İş kazalarından doğan tazminat davaları, işçinin iş ilişkisi nedeniyle yaralanması veya ölümü halinde, kendisine veya yakınlarına sorumlu işveren tarafından maddi veya manevi tazminat ödenmesi istemiyle açılan bir dava türüdür.
İş kazasından kaynaklanan tazminat davası, hem asıl işverene hem de tüm alt işverenlere (taşeron) karşı açılabilir. Örneğin, A şirketi, yemek işlerini taşeron olarak B Şirketine vermiş, B şirketi de yemek işlerinin bir kısmını C şirketiyle birlikte yapmışsa; C şirketi işçisinin iş kazası neticesinde ölmesi halinde, müteselsilen ve müştereken ödenmek kaydıyla tüm şirketlere (A, B ve C) karşı iş kazası nedeniyle maddi ve manevi tazminat davası açılabilir.
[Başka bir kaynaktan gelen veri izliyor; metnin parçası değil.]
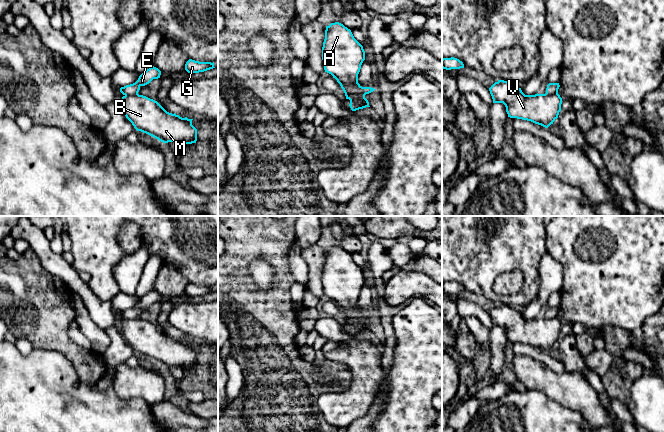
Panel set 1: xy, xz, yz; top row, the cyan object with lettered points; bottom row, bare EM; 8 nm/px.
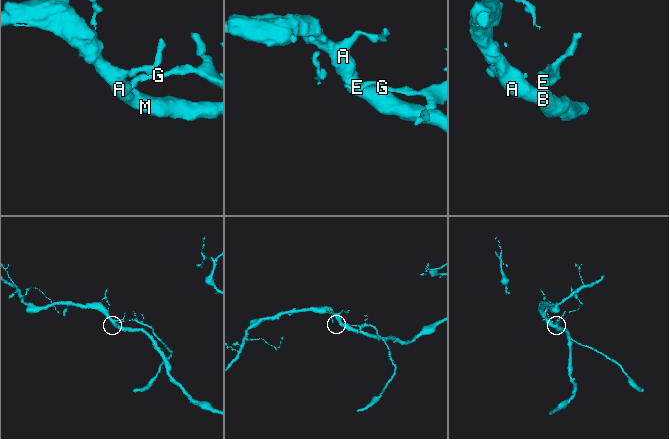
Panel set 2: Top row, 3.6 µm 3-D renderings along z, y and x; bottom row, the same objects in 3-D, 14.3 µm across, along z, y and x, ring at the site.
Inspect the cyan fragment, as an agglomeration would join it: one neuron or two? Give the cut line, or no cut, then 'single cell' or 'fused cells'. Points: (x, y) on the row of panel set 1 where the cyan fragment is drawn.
cut in xy along (137, 93), (125, 96); fused cells

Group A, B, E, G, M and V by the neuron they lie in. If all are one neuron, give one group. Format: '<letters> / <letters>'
A B M V / E G

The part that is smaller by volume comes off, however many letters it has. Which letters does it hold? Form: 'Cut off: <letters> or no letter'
Cut off: E, G

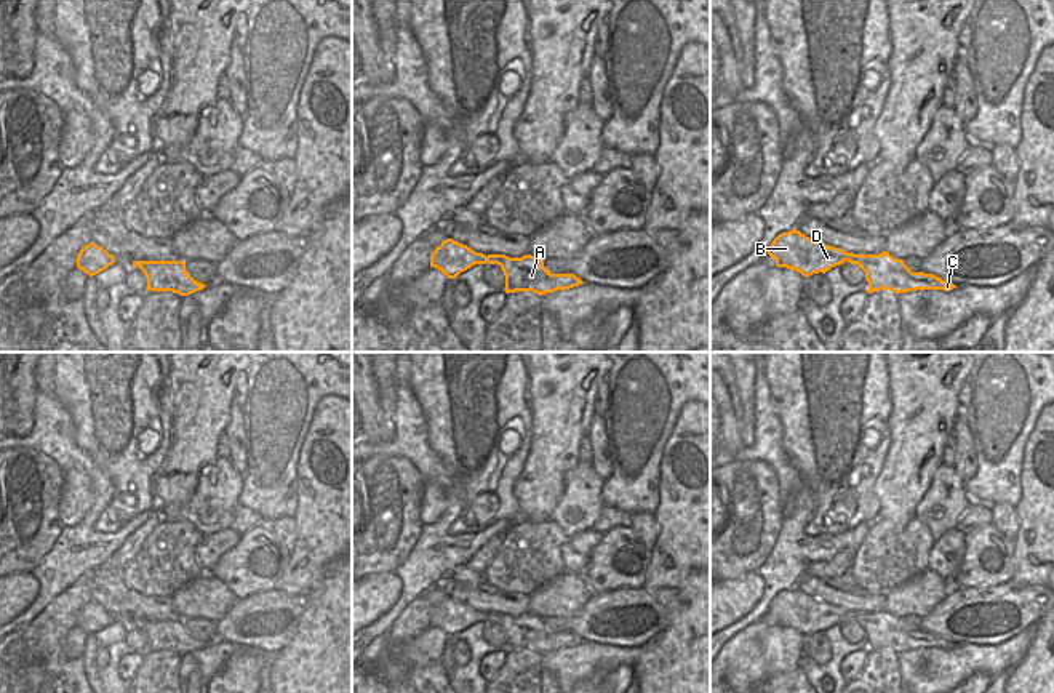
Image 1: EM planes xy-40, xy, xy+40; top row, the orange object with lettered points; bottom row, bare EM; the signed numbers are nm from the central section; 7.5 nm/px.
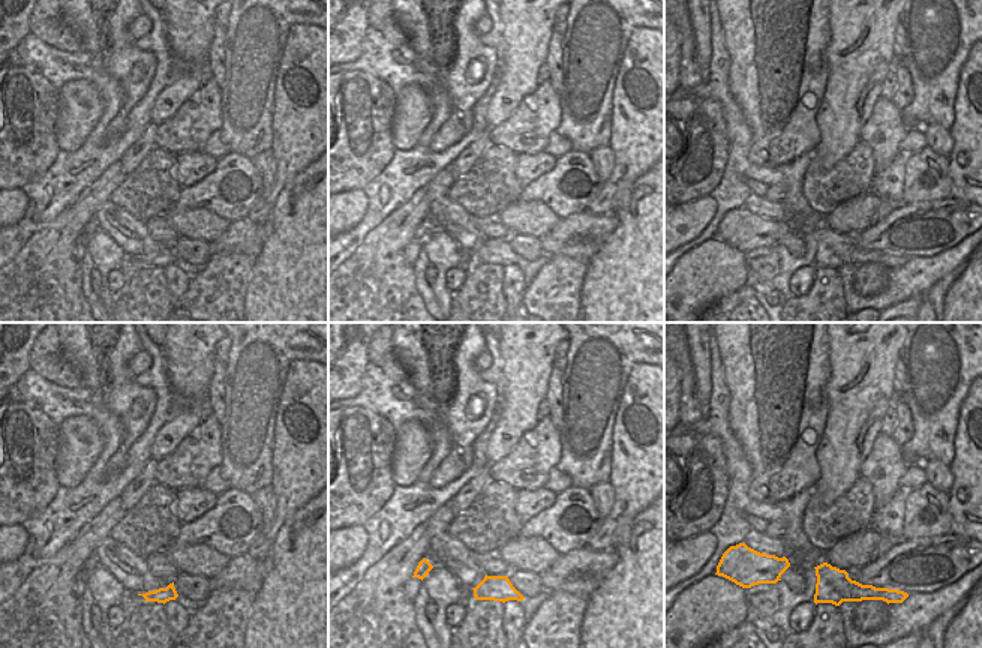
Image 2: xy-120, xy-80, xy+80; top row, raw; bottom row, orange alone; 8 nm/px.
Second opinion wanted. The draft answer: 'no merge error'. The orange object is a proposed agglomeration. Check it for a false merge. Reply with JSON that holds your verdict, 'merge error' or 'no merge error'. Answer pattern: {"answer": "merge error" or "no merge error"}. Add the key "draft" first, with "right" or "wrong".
{"draft": "right", "answer": "no merge error"}

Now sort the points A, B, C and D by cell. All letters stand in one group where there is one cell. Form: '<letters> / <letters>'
A B C D

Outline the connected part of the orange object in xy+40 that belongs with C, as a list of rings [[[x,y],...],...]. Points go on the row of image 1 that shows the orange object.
[[[796,229],[779,234],[773,240],[768,254],[776,261],[777,267],[796,270],[803,277],[825,274],[844,261],[857,264],[865,272],[867,293],[891,290],[899,294],[916,290],[950,291],[956,288],[956,285],[932,274],[912,272],[902,259],[892,258],[888,251],[880,254],[846,253],[841,248],[816,242]]]

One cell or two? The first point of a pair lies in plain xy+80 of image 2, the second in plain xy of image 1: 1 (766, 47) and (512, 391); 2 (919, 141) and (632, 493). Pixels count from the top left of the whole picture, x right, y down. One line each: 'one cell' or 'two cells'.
1: one cell
2: two cells

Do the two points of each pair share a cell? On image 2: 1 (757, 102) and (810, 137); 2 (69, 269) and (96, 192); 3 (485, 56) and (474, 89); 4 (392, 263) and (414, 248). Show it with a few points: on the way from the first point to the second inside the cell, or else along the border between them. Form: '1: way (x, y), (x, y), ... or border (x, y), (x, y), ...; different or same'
1: way (771, 117), (772, 126), (795, 132); same
2: way (65, 249), (65, 230), (81, 212); same
3: way (488, 65), (488, 77), (483, 81); same
4: border (411, 240), (404, 251), (404, 258), (411, 266); different

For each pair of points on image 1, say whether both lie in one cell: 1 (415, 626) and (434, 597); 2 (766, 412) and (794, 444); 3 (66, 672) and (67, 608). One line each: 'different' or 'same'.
1: same
2: different
3: same

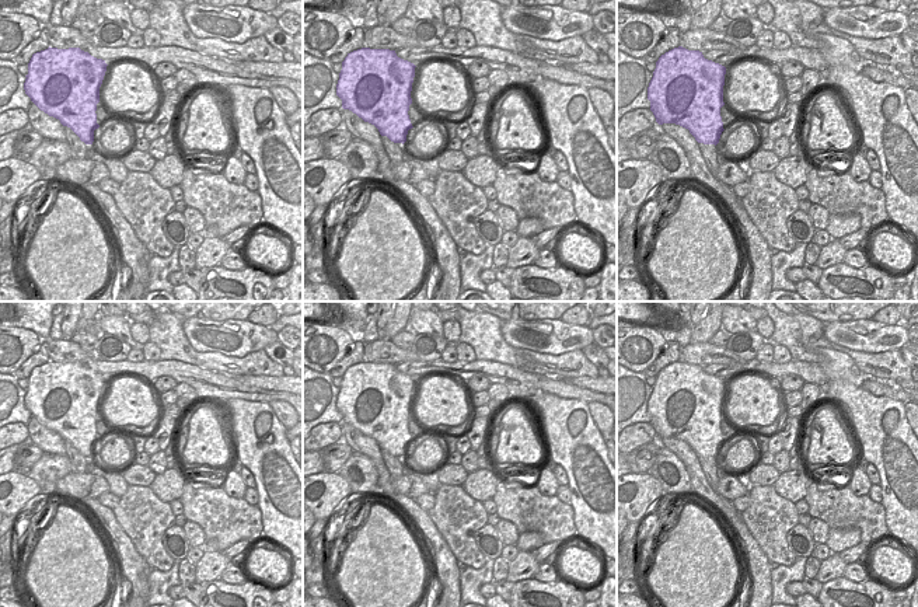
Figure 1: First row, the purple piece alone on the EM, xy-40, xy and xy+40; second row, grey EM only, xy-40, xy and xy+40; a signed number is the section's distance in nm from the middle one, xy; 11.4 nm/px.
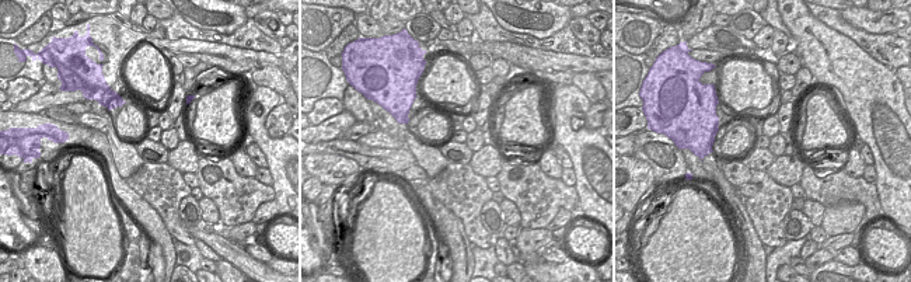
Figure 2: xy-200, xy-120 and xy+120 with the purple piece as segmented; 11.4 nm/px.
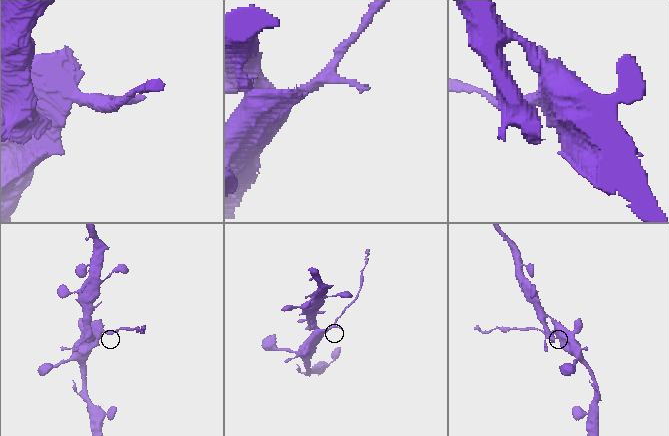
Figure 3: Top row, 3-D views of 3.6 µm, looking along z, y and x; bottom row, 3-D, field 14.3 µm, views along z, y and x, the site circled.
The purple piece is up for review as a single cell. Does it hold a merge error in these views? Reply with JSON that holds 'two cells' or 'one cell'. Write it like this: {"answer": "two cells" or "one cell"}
{"answer": "two cells"}

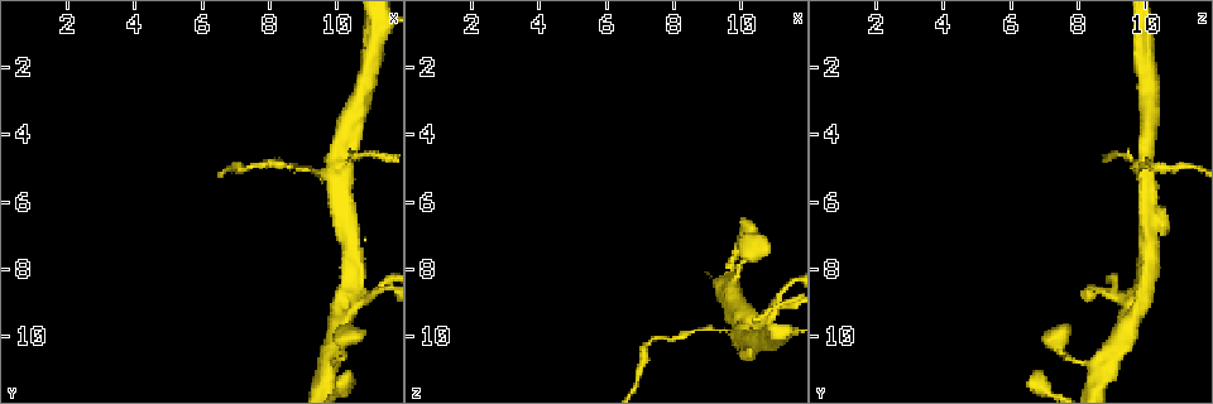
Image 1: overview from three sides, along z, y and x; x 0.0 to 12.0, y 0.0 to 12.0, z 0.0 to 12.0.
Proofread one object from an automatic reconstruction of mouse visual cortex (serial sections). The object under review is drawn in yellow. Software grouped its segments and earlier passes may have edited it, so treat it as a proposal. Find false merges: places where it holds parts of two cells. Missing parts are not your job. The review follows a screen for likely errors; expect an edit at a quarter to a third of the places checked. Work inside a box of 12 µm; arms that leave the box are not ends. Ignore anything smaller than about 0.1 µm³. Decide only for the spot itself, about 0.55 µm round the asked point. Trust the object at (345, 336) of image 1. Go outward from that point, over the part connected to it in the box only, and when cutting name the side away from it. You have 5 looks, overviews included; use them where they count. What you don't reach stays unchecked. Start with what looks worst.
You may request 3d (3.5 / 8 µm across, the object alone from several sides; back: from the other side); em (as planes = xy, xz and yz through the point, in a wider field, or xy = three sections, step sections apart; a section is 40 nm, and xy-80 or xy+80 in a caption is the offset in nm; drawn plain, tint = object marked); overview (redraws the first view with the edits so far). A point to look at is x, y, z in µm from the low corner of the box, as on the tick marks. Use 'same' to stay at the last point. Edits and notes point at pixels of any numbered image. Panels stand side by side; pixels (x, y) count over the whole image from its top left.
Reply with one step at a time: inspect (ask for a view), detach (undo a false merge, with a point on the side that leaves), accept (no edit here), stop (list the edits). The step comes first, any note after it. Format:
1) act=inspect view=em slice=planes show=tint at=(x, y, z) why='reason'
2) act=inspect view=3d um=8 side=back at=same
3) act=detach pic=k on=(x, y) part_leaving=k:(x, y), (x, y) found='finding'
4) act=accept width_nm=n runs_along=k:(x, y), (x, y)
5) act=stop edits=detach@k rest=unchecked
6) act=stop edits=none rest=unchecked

act=inspect view=3d um=3.5 at=(9.7, 10.9, 8.5) why='three-way junction'

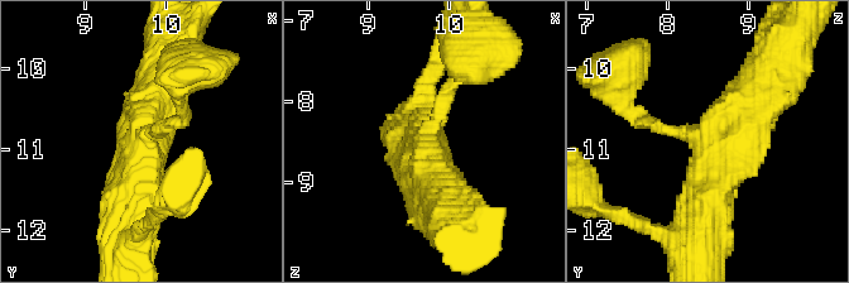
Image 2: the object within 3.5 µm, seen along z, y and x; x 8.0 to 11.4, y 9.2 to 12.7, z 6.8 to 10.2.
act=inspect view=em slice=xy step=3 show=tint at=(9.70, 10.80, 8.50) why='shape alone is not enough'

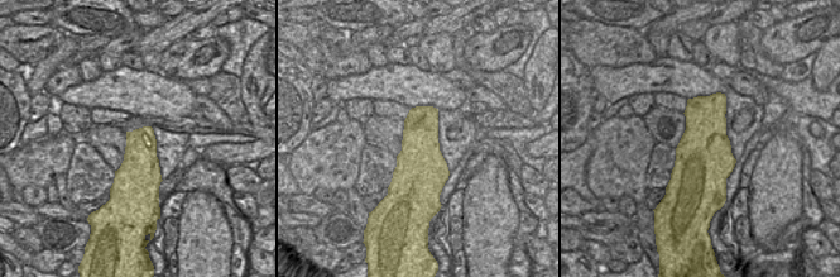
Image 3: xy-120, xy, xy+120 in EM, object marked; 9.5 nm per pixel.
act=accept runs_along=2:(639, 119), (720, 135), (762, 77) found='all the same cell'

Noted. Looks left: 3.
act=inspect view=3d um=3.5 at=(11.2, 8.7, 9.1) why='three arms meet'

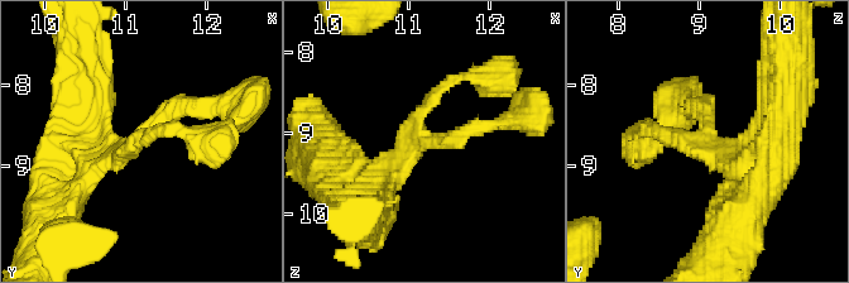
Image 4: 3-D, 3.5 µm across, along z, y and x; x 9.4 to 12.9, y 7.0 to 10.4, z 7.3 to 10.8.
act=inspect view=em slice=planes show=tint at=(11.15, 8.70, 9.10) why='shape alone is not enough'

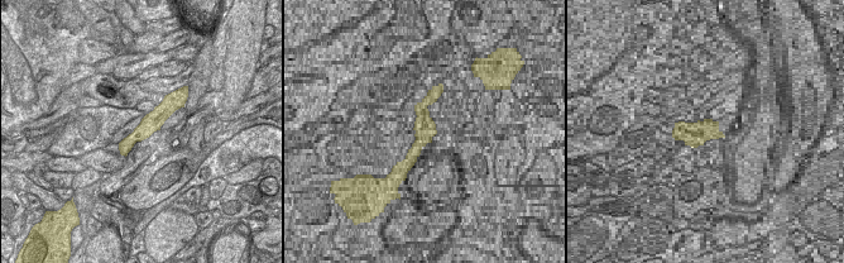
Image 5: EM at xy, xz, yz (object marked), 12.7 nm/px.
act=inspect view=em slice=xy step=5 show=tint at=same why='another direction'

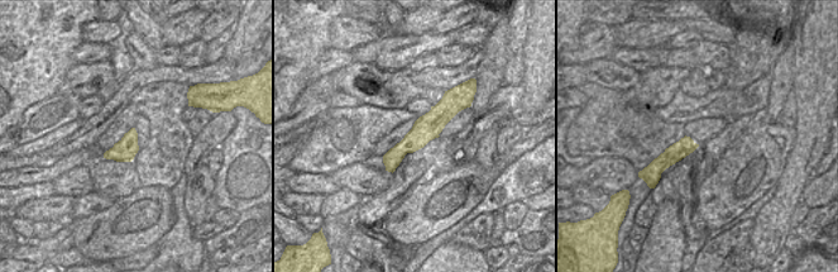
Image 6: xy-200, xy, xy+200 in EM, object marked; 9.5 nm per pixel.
act=accept arms=3 runs_along=6:(446, 96), (446, 106), (388, 167) found='all the same cell'

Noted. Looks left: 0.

5510 sayılı Sosyal Sigortalar Kanunu’nun 13. maddesine göre iş kazası sayılan ve tazminat davası açılabilecek haller şunlardır:
– Bir işverene bağlı olarak çalışan işçinin görevli olarak işyeri dışında başka bir yere gönderilmesi nedeniyle asıl işini yapmaksızın geçen zamanlarda işçinin maruz kaldığı fiiller iş kazası olup tazminat davasına konu olabilir.
– İşveren tarafından yürütülmekte olan iş nedeniyle işçi kendi adına ve hesabına bağımsız çalışıyorsa yürütmekte olduğu iş nedeniyle gerçekleşen her türlü olay iş kazası olarak tazminat davasına konu olabilir.
– İşçinin işverene ait işyerinde bulunduğu sırada uğradığı her türlü bedensel veya ruhsal zararlar iş kazası sayılır. İşçinin ne şekilde yaralandığı veya öldüğünün önemi yoktur. İşçinin maruz kaldığı olay işyerinde gerçekleşmişse, iş kazası olarak kabul edilir ve tazminat davasına konu edilebilir. Örneğin, kalp krizi işyerinde gerçekleştiği takdirde Yargıtay tarafından, sadece bu nedenle iş kazası olarak kabul edilmektedir.
– İşçinin, işverence sağlanan bir taşıtla işin yapıldığı yere gidiş gelişi sırasında meydana gelen her türlü kaza iş kazasıdır. Uygulamada, bu tarz kazalara trafik iş kazası denilmektedir.
– Emziren kadın işçinin, iş mevzuatı gereğince çocuğuna süt vermek için ayrılan zamanlarda maruz kaldığı kazalar iş kazasıdır.
İş kazası nedeniyle tazminat davasında zamanaşımı, Borçlar Kanunu 146. maddesine göre iş kazasının meydana geldiği tarihten itibaren 10 yıldır.